A major issue with the processing of oligonucleotides, especially for large-scale synthesis, is the loss of the 5’-trityl group when drying down an oligonucleotide in preparation for a trityl-on purification or down-stream processing. Even on a small scale, oligonucleotides can lose 5’-trityl protection upon drying – but the amount of trityl loss can be variable.
This trityl loss can be especially prominent for trityl-protected amino-modifiers, such as 5’-Amino-Modifier C6 (10-1906) and the latest version, 5’-DMS(O)MT Amino-Modifier C6 (10-1907). The chromatograms for a 5’-DMS(O)MT Amino-Modified oligo before and after drying, shown in Figure 1, demonstrate the complete loss of the trityl protecting group on drying.
One observation we noted was that drying for extended periods of time, or the use of very high vacuum when drying down the oligonucleotides, resulted in greater amounts of trityl loss. This led us to the hypothesis that high vacuum was driving the equilibrium from a protonated volatile base as a counterion toward the nucleic acid with loss of either ammonia or methylamine gas, as shown in Figure 2.
If this model is indeed correct, a simple test would be to dry the oligo down in the presence of varying amounts of a non-volatile base such as Tris. The results of these experiments, shown in Figure 3, indicate that the addition of Tris prevented the loss of the 5’-trityl in a concentration-dependent manner. Addition of 45mg of Tris base/mL of crude oligo solution prevented any loss of the trityl group.
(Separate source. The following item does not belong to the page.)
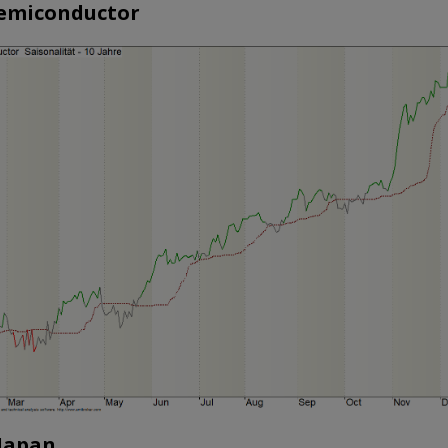
emiconductor
 Japan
The data noted above prompted us to revisit our recommended deprotection conditions for both the 5’-DMS(O)MT Amino-Modifer C6 and the MMT-protected 5’-Amino-Modifier C6. For these products, we have always recommended deprotection at 40°C or lower to avoid reported thermally-induced trityl loss. We deprotected trityl-amino-modified oligos in three ways: room temperature ammonium hydroxide, ammonium hydroxide for 17 hr at 55°C, and finally deprotection in AMA at 65°C for 10 minutes. HPLC analysis revealed that there was no indication of any loss of the trityl protecting group during any of the deprotection conditions at elevated temperatures. We are now able to remove the recommendation that these amino-modified oligos should be deprotected at 40°C or lower.
The addition of large amounts of salt can be problematic for downstream applications. A good example of this would be the synthesis of a 5’-amino-modified RNA in which the 5’-trityl is maintained for trityl-on purification. While the addition of the Tris would maintain the trityl, its presence would severely inhibit the removal of the 2’-silyl protecting groups in either TEA.3HF or TBAF. Therefore, we tested the possibility of converting the oligonucleotide to the nonvolatile sodium salt to maintain the trityl upon drying. The following desalting protocol was used on the model oligo 5’-DMS(O)MT Amino-Modifier T12:
HPLC analysis revealed that the crude amino-modified oligo without drying, the Glen-Pak purified oligo converted to the sodium salt prior to drying, and finally the eluted and dried oligo were identical in purity and that the trityl group was maintained throughout the process.